TO DO: Turn the text of each item below into a JSON list of strings, with one string per line and blank lines left out.

DATA RECORDS:
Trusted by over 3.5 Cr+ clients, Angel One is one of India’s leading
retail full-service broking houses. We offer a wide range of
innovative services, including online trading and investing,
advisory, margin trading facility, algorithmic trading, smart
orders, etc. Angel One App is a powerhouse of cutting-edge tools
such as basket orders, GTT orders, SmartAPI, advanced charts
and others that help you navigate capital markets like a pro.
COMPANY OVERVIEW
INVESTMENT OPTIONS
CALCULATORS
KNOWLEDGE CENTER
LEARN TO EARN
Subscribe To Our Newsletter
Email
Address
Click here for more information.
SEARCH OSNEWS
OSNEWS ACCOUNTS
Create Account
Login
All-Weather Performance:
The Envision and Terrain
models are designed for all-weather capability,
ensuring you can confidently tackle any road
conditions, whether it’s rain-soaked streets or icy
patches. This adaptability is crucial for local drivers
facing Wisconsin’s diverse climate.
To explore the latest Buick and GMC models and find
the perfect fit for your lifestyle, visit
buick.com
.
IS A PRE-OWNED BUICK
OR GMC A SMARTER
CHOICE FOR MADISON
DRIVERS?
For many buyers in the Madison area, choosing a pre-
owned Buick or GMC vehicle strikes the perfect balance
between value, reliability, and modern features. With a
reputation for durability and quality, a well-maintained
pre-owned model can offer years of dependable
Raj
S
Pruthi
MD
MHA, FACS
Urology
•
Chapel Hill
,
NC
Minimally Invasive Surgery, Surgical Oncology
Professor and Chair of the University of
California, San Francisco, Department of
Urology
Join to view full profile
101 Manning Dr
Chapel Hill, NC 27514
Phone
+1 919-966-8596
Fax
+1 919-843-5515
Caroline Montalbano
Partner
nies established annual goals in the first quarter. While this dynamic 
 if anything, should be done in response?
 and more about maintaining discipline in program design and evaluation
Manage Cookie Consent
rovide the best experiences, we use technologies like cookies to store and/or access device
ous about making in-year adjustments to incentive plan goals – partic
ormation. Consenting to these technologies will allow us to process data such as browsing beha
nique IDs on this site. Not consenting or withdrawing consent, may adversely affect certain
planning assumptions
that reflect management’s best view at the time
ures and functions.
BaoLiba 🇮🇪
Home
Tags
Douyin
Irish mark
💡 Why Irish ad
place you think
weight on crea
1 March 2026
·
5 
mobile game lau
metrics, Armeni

EXPECTED ANSWER:
[
  "Trusted by over 3.5 Cr+ clients, Angel One is one of India’s leading",
  "retail full-service broking houses. We offer a wide range of",
  "innovative services, including online trading and investing,",
  "advisory, margin trading facility, algorithmic trading, smart",
  "orders, etc. Angel One App is a powerhouse of cutting-edge tools",
  "such as basket orders, GTT orders, SmartAPI, advanced charts",
  "and others that help you navigate capital markets like a pro.",
  "COMPANY OVERVIEW",
  "INVESTMENT OPTIONS",
  "CALCULATORS",
  "KNOWLEDGE CENTER",
  "LEARN TO EARN",
  "Subscribe To Our Newsletter",
  "Email",
  "Address",
  "Click here for more information.",
  "SEARCH OSNEWS",
  "OSNEWS ACCOUNTS",
  "Create Account",
  "Login",
  "All-Weather Performance:",
  "The Envision and Terrain",
  "models are designed for all-weather capability,",
  "ensuring you can confidently tackle any road",
  "conditions, whether it’s rain-soaked streets or icy",
  "patches. This adaptability is crucial for local drivers",
  "facing Wisconsin’s diverse climate.",
  "To explore the latest Buick and GMC models and find",
  "the perfect fit for your lifestyle, visit",
  "buick.com",
  ".",
  "IS A PRE-OWNED BUICK",
  "OR GMC A SMARTER",
  "CHOICE FOR MADISON",
  "DRIVERS?",
  "For many buyers in the Madison area, choosing a pre-",
  "owned Buick or GMC vehicle strikes the perfect balance",
  "between value, reliability, and modern features. With a",
  "reputation for durability and quality, a well-maintained",
  "pre-owned model can offer years of dependable",
  "Raj",
  "S",
  "Pruthi",
  "MD",
  "MHA, FACS",
  "Urology",
  "•",
  "Chapel Hill",
  ",",
  "NC",
  "Minimally Invasive Surgery, Surgical Oncology",
  "Professor and Chair of the University of",
  "California, San Francisco, Department of",
  "Urology",
  "Join to view full profile",
  "101 Manning Dr",
  "Chapel Hill, NC 27514",
  "Phone",
  "+1 919-966-8596",
  "Fax",
  "+1 919-843-5515",
  "Caroline Montalbano",
  "Partner",
  "nies established annual goals in the first quarter. While this dynamic ",
  " if anything, should be done in response?",
  " and more about maintaining discipline in program design and evaluation",
  "Manage Cookie Consent",
  "rovide the best experiences, we use technologies like cookies to store and/or access device",
  "ous about making in-year adjustments to incentive plan goals – partic",
  "ormation. Consenting to these technologies will allow us to process data such as browsing beha",
  "nique IDs on this site. Not consenting or withdrawing consent, may adversely affect certain",
  "planning assumptions",
  "that reflect management’s best view at the time",
  "ures and functions.",
  "BaoLiba 🇮🇪",
  "Home",
  "Tags",
  "Douyin",
  "Irish mark",
  "💡 Why Irish ad",
  "place you think",
  "weight on crea",
  "1 March 2026",
  "·",
  "5 ",
  "mobile game lau",
  "metrics, Armeni"
]